╭─ DATA
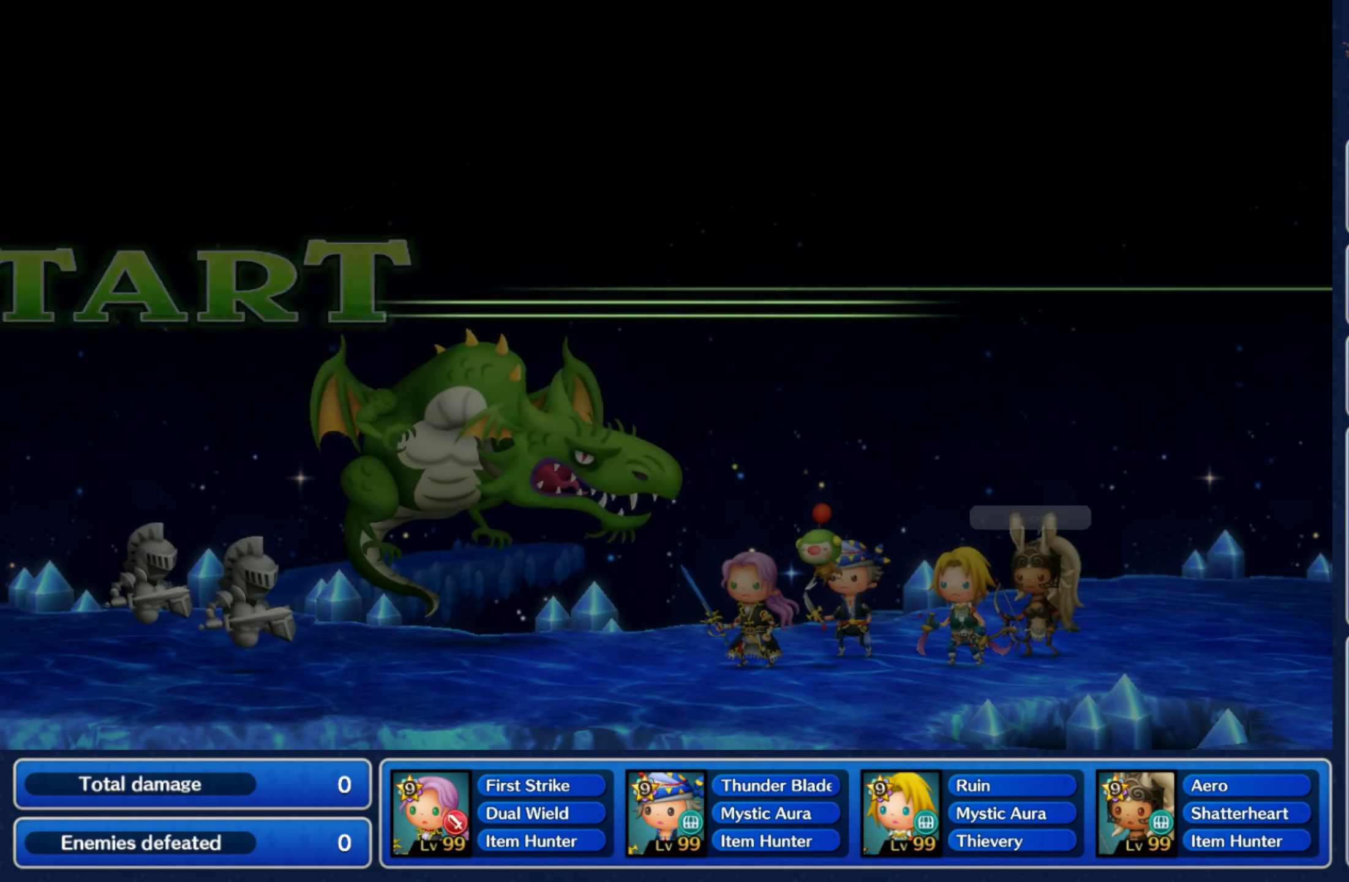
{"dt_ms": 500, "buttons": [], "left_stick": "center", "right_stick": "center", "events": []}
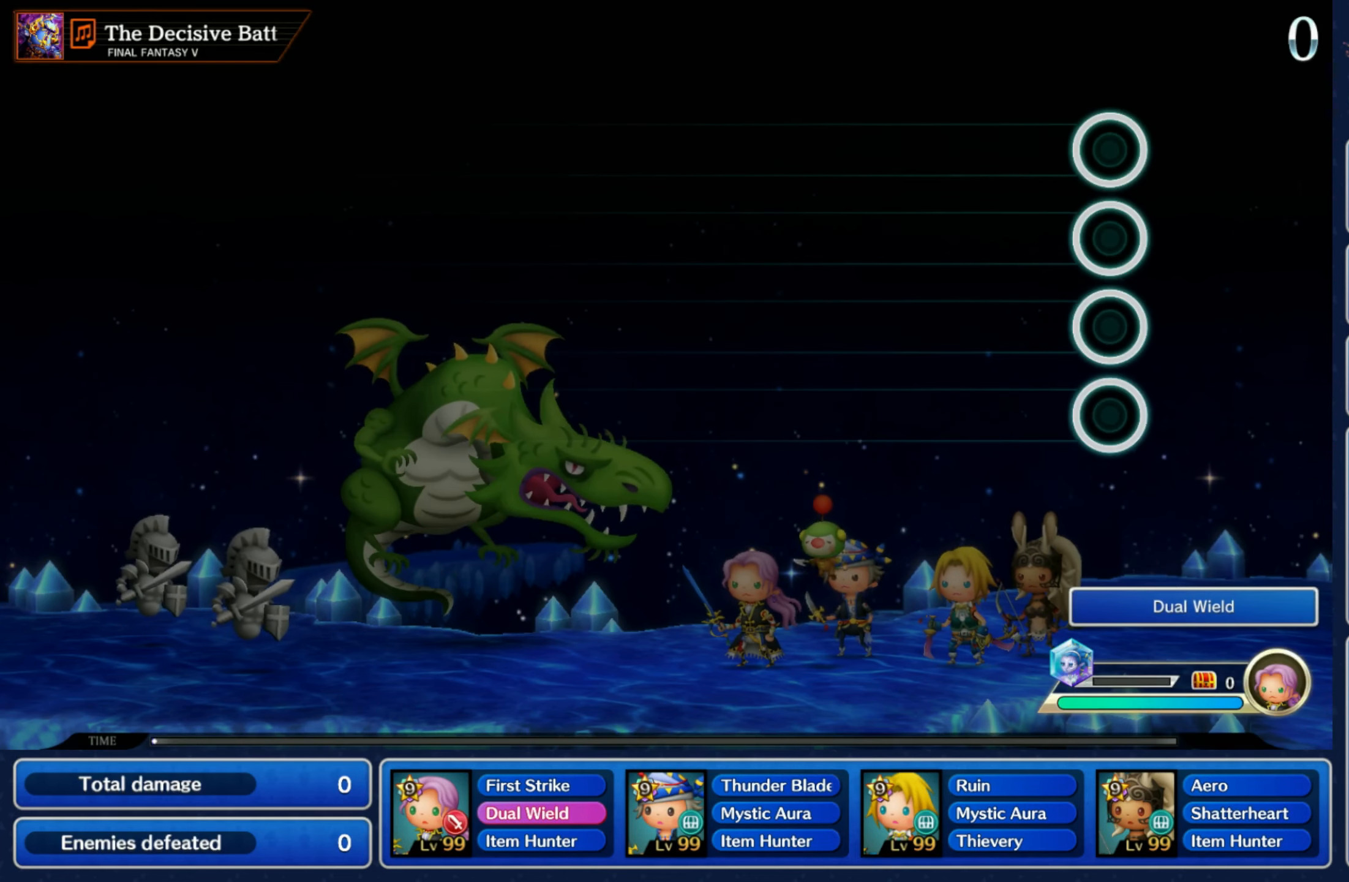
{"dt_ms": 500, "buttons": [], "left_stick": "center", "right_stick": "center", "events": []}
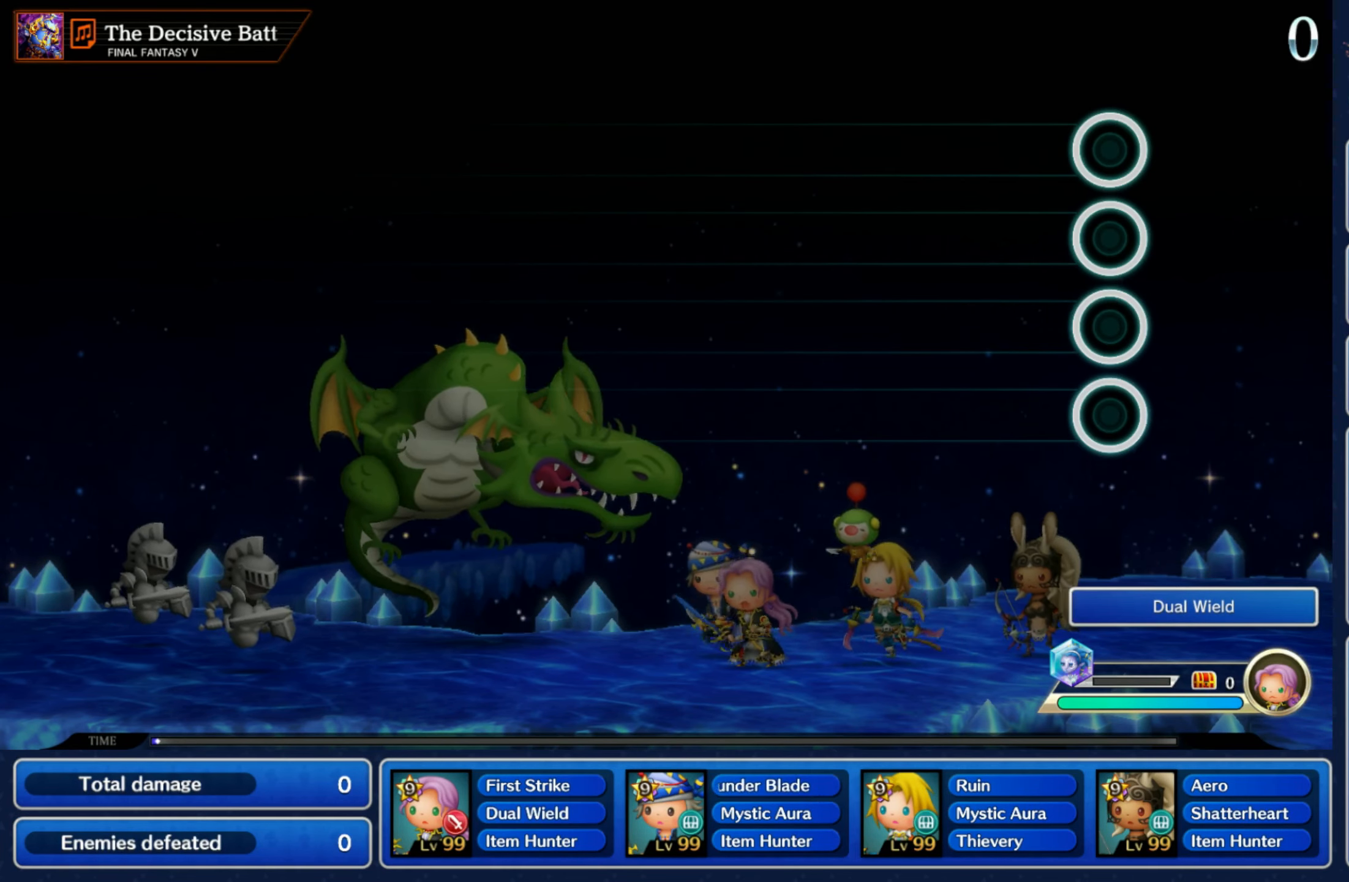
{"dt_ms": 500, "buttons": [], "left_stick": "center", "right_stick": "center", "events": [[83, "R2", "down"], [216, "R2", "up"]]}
╰─
- REQUIREMENT -
Copy out all the data exactly, skipping the pictures.

- TASK ANSWER -
{"dt_ms": 500, "buttons": [], "left_stick": "center", "right_stick": "center", "events": []}
{"dt_ms": 500, "buttons": [], "left_stick": "center", "right_stick": "center", "events": []}
{"dt_ms": 500, "buttons": [], "left_stick": "center", "right_stick": "center", "events": [[83, "R2", "down"], [216, "R2", "up"]]}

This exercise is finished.